New research suggests that agricultural subsidies have done little to help those below the poverty line become more food secure. Despite $20 billion spent every year on wasteful subsidies, hunger and inadequate nutrition are endemic in the United States. More than 43 million Americans, including 13 million children, live below the poverty line and lack reliable access to nutritious food.
One long-standing rationale for subsidizing farmers is that as they raise more crops and rear more livestock, food prices paid by consumers will fall, and the poor will become food secure through that trickle-down process. However, as a new American Enterprise Institute report by Joseph Glauber, Dan Sumner and Parke Wilde shows, there is no evidence that the $20 billion in direct subsidies paid annually by taxpayers has any measurable effect on prices paid for food by households below the poverty line.
These agricultural subsidy programs, far from addressing the needs of the poor, are mainly designed to serve wealthy farmers, not urban families in poverty or even rural households with modest or low incomes. Seventy-nine percent of all farm subsidies are paid to the top 10 percent of the largest farm operations, and farmers in the top 1 percent income bracket on average collect $1.5 million in annual farm subsidy welfare checks. In comparison, 80 percent of all farms receive only 9 percent of the total amount of subsidies paid to agricultural producers.
In addition to direct agricultural subsidies, other indirect income transfers to farmers — such as import quotas and marketing orders — fail to have any substantive effects on the nutritional and food-security status of those low-income households. In fact, rather than reducing food prices, some of these U.S. agricultural policies intentionally raise them. In particular, tariffs and quotas on imports and marketing orders designed to restrict market supplies — especially for sugar, dairy products, orange juice and tomatoes — increase food prices paid by all consumers. Compared to wealthier households, low-income households spend substantially higher percentages of their incomes on food. As a result, increases in food prices, resulting from trade barriers and other supply-control policies, impose greater burdens on those low-income households.

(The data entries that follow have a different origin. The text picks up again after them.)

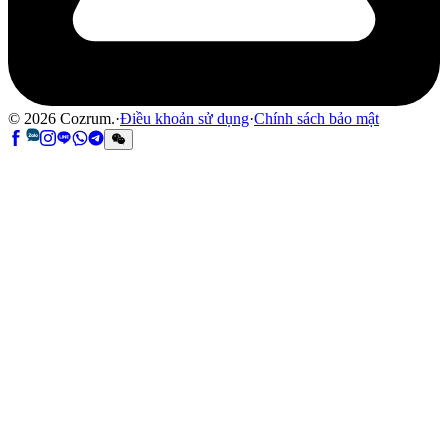
©
2026
Cozrum.
·
Điều khoản sử dụng
·
Chính sách bảo mật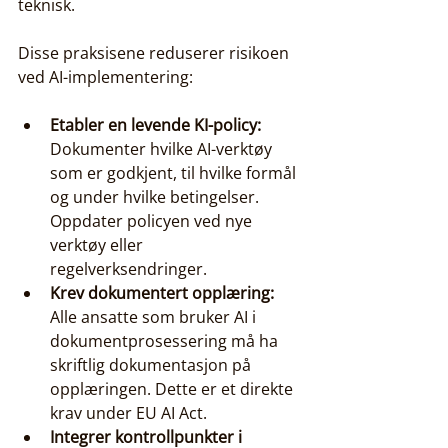
teknisk.
Disse praksisene reduserer risikoen 
ved AI-implementering:
Etabler en levende KI-policy:
Dokumenter hvilke AI-verktøy 
som er godkjent, til hvilke formål 
og under hvilke betingelser. 
Oppdater policyen ved nye 
verktøy eller 
regelverksendringer.
Krev dokumentert opplæring:
Alle ansatte som bruker AI i 
dokumentprosessering må ha 
skriftlig dokumentasjon på 
opplæringen. Dette er et direkte 
krav under EU AI Act.
Integrer kontrollpunkter i 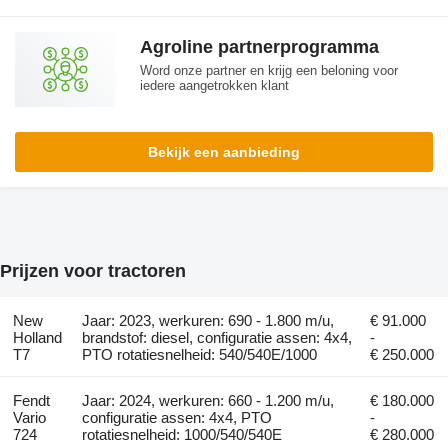
Agroline partnerprogramma
Word onze partner en krijg een beloning voor
iedere aangetrokken klant
Bekijk een aanbieding
Prijzen voor tractoren
New
Jaar: 2023, werkuren: 690 - 1.800 m/u,
€ 91.000
Holland
brandstof: diesel, configuratie assen: 4x4,
-
T7
PTO rotatiesnelheid: 540/540E/1000
€ 250.000
Fendt
Jaar: 2024, werkuren: 660 - 1.200 m/u,
€ 180.000
Vario
configuratie assen: 4x4, PTO
-
724
rotatiesnelheid: 1000/540/540E
€ 280.000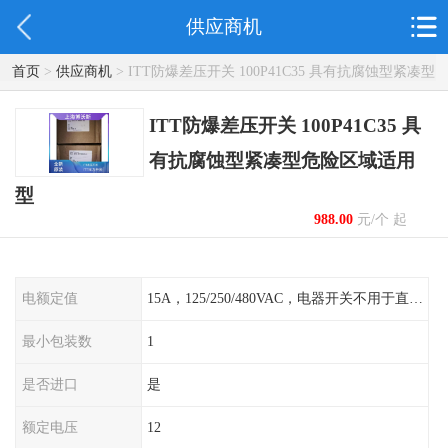
供应商机
首页
>
供应商机
> ITT防爆差压开关 100P41C35 具有抗腐蚀型紧凑型
危险区域适用型
ITT防爆差压开关 100P41C35 具
有抗腐蚀型紧凑型危险区域适用
型
988.00
元/个 起
电额定值
15A，125/250/480VAC，电器开关不用于直流电源形式
最小包装数
1
是否进口
是
额定电压
12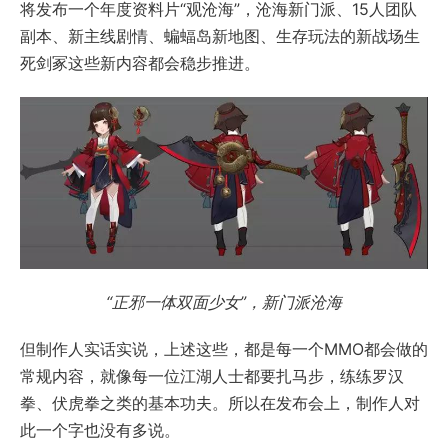
将发布一个年度资料片“观沧海”，沧海新门派、15人团队
副本、新主线剧情、蝙蝠岛新地图、生存玩法的新战场生
死剑冢这些新内容都会稳步推进。
“正邪一体双面少女”
，新门派沧海
但制作人实话实说，上述这些，都是每一个MMO都会做的
常规内容，就像每一位江湖人士都要扎马步，练练罗汉
拳、伏虎拳之类的基本功夫。所以在发布会上，制作人对
此一个字也没有多说。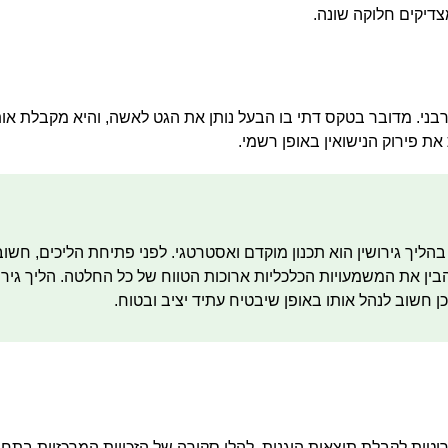
ני. מדובר בטקס דתי בו הבעל נותן את הגט לאשה, והיא מקבלת אותו
ת פירוק הנישואין באופן רשמי.
הליך גירושין הוא תכנון מוקדם ואסטרטגי. לפני פתיחת הליכים, חשו
בין את המשמעויות הכלכליות ארוכות הטווח של כל החלטה. הליך גירוש
חשוב לנהל אותו באופן שיבטיח עתיד יציב ובטוח.
טית לקבלת תוצאות הוגנות. להלן סקירה של הזכויות המרכזיות בתחו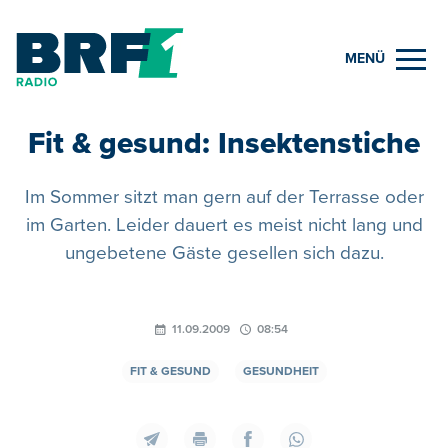
MENÜ
Fit & gesund: Insektenstiche
Im Sommer sitzt man gern auf der Terrasse oder
im Garten. Leider dauert es meist nicht lang und
ungebetene Gäste gesellen sich dazu.
11.09.2009
08:54
FIT & GESUND
GESUNDHEIT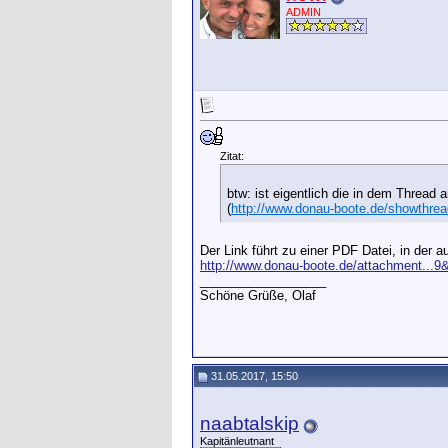
ADMIN
Zitat:
btw: ist eigentlich die in dem Thread
(
http://www.donau-boote.de/showthre
Der Link führt zu einer PDF Datei, in der a
http://www.donau-boote.de/attachment...
__________________
Schöne Grüße, Olaf
31.05.2017, 15:50
naabtalskip
Kapitänleutnant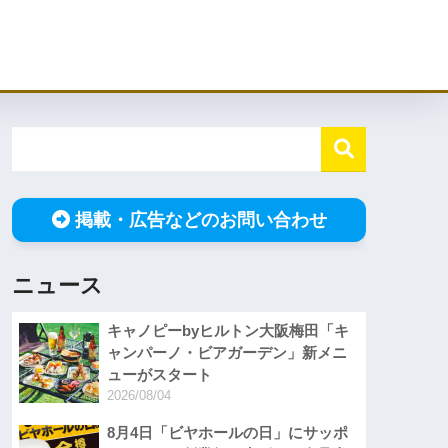
掲載・広告などのお問い合わせ
ニュース
キャノピーbyヒルトン大阪梅田「キ
ャンパーノ・ビアガーデン」新メニ
ューがスタート
2026/08/04
8月4日「ビヤホールの日」にサッポ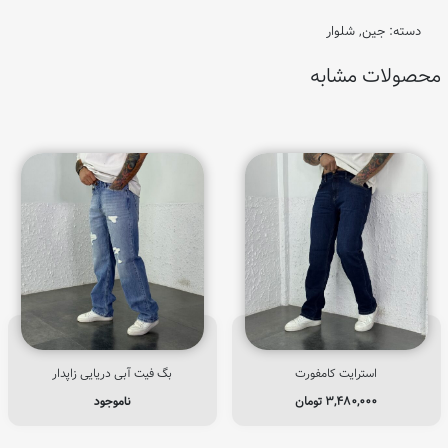
دسته:
جین
,
شلوار
محصولات مشابه
استرایت کامفورت
بگ فیت آبی دریایی زاپدار
۳,۴۸۰,۰۰۰
تومان
ناموجود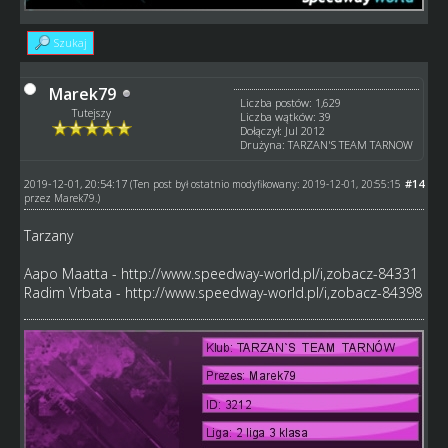
Szukaj
Marek79
Liczba postów: 1,629
Tutejszy
Liczba wątków: 39
Dołączył: Jul 2012
Drużyna: TARZAN'S TEAM TARNOW
2019-12-01, 20:54:17
#14
(Ten post był ostatnio modyfikowany: 2019-12-01, 20:55:15
przez
Marek79
.)
Tarzany
Aapo Maatta -
http://www.speedway-world.pl/i,zobacz-84331
Radim Vrbata -
http://www.speedway-world.pl/i,zobacz-84398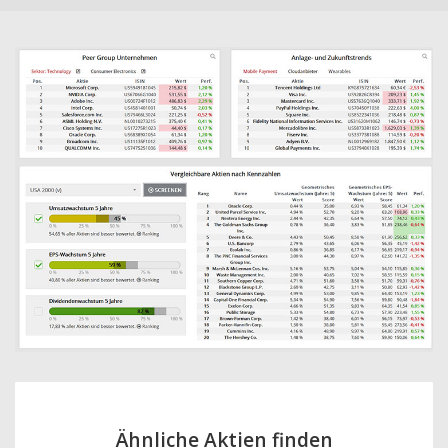
Ähnliche Aktien finden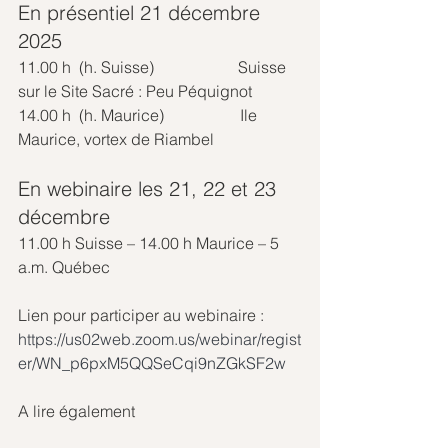
En présentiel 21 décembre 
2025
11.00 h  (h. Suisse)                     Suisse 
sur le Site Sacré : Peu Péquignot
14.00 h  (h. Maurice)                   Ile 
Maurice, vortex de Riambel
En webinaire les 21, 22 et 23 
décembre
11.00 h Suisse – 14.00 h Maurice – 5 
a.m. Québec
Lien pour participer au webinaire :
https://us02web.zoom.us/webinar/regist
er/WN_p6pxM5QQSeCqi9nZGkSF2w
A lire également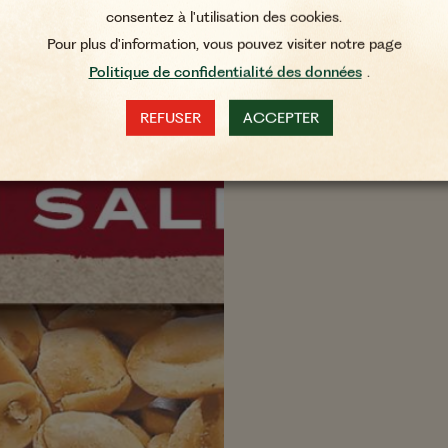
consentez à l'utilisation des cookies.
Pour plus d'information, vous pouvez visiter notre page
Politique de confidentialité des données
.
REFUSER
ACCEPTER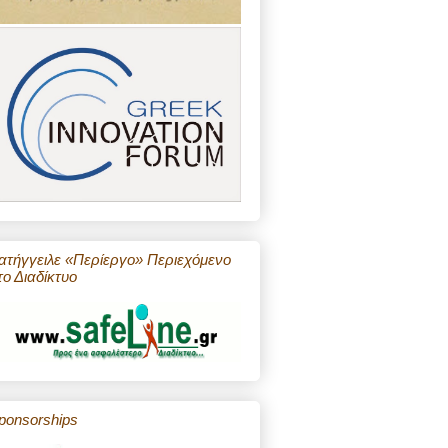
ατήγγειλε «Περίεργο» Περιεχόμενο
το Διαδίκτυο
ponsorships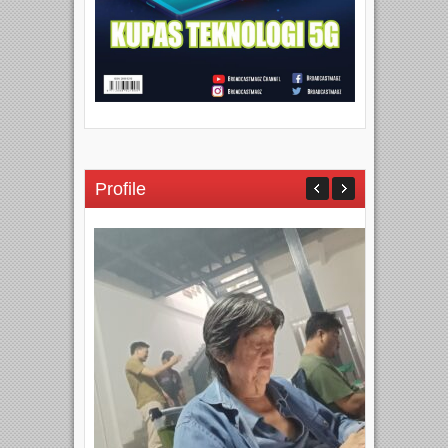
Profile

Instead of wasting as much as $20 billion on food subsidies that neither lower food prices nor improve food security, Congress should consider investing some of those savings in substantially more effective alternatives. One approach that yields benefits for everyone is increased public funding for agricultural research and development. An enormous body of research-based evidence has shown that, over the long run, agricultural R&D improves agricultural productivity, increases food crop and livestock production, and lowers agricultural commodity and food prices, benefiting poor, middle income and wealthy households alike.
Last, although imperfect, household income and food safety-net programs like the Supplemental Nutrition Assistance Program have been shown to have positive effects in the short term on the nutritional status of the poor. From that perspective, spending on SNAP, as opposed to wasteful subsidies, would represent a more effective use of taxpayer resources.
There is no poverty and nutrition alleviation rationale for U.S. farm subsidies because they do not have any meaningful effects on poverty. These programs simply transfer government monies mostly to well-off folks who can afford competent lobbyists but are in no need of government handouts.